L’area denominata Largo Ferrandina a Chiaia era alla fine del ‘400 occupata da una lussureggiante villa appartenente ad Alfonso II d’Aragona. Nella prima metà del ‘500 fu abitata dal cardinale Pompeo Colonna, viceré di Napoli dal 1530 al 1532, poi da Pedro de Toledo, marchese di Villafranca, vicerè per oltre venti anni, alla cui morte passò al figlio, Don Garcia de Toledo, duca di Ferrandina, da cui deriva il nome del largo. L’intera zona ebbe una spiccata destinazione militare e ne resta testimonianza nella toponomastica dei vicoletti adiacenti alla Cavallerizza, fabbricato che era adibito ad alloggi militari, come via Alabardieri e vicoletto Belledonne a Chiaia, cosi denominato, secondo una delle tante tesi, in omaggio alle ragazze che si accompagnavano ai soldati.

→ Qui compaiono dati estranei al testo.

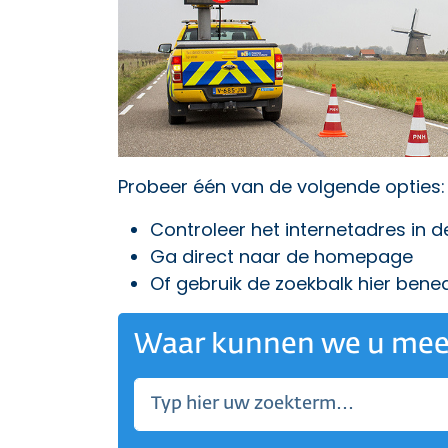
Probeer één van de volgende opties:
Controleer het internetadres in 
Ga direct naar
de homepage
Of gebruik de zoekbalk hier bene
Waar kunnen we u mee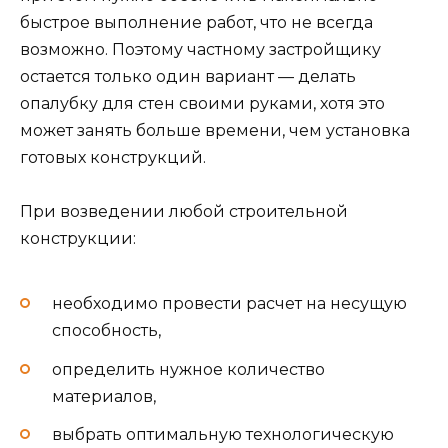
быстрое выполнение работ, что не всегда
возможно. Поэтому частному застройщику
остается только один вариант — делать
опалубку для стен своими руками, хотя это
может занять больше времени, чем установка
готовых конструкций.
При возведении любой строительной
конструкции:
необходимо провести расчет на несущую
способность,
определить нужное количество
материалов,
выбрать оптимальную технологическую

Col tempo, le grandi famiglie aristocratiche cominciarono a prediligere questa zona per stabilire le proprie residenze, vicino al mare e lontano dalle anguste e soffocanti stardine della città vecchia.
Al largo Ferrandina si fronteggiano due edifici storici: la Cavallerizza di cui è conservato il monumentale ingresso che si apre su una corte recintata dai pilastri e cancelli originali e il Palazzo Caracciolo diTorella. Un portale maestoso sormontato da una bellissima rosta in ferro e fiancheggiato da alte colonne marmoree. Sull’architrave lo stemma dei Carafa della Spina, mentre sul balcone del piano nobile, tra le sculture di festoni di frutta, quello dei Caracciolo di Torella.


Il palazzo risale al XVII secolo e fu costruito per il duca di Forlì e conte di Policastro Carafa della Spina. Fu poi la sontuosa dimora dei Caracciolo di Torella. Punto di riferimento delle arti e della cultura, pare che nelle sue magnifiche sale avesse avuto luogo l’esordio di due grandi protagonisti della vita musicale europea del 700. Il quindicenne Carlo Broschi, detto Farinelli, la voce bianca più celebre della storia, qui si cimento’ nel ruolo di Tirsi nella serenata a sei voci Angelica e Medoro sui versi di Pietro Metastasio, anch’egli debuttante. Si legge poi che, quando abitò a Palazzo la figlia di Cristoforo Saliceti, il ministro di Giuseppe Bonaparte e di Gioacchino Murat, dopo il matrimonio con un Caracciolo, quasi ogni sera ricevimenti e serate danzanti vedevano la partecipazione del fior fiore dell’aristocrazia, della politica e della diplomazia napoletana e straniera. Attraversato l’androne con i suoi archi decorati in stucco, prima del cortile rettangolare, si apre una scala in piperno dove sono adagiate statue di stile classico. Si legge che nell’appartamento di rappresentanza del piano nobile si conservi un grande affresco di Fedele Fischetti e che due sale di un altro appartamento siano adornate da dipinti di Giacinto Diano.
Un palazzo magnifico, culla di storia e di arte, nel cuore di Chiaia.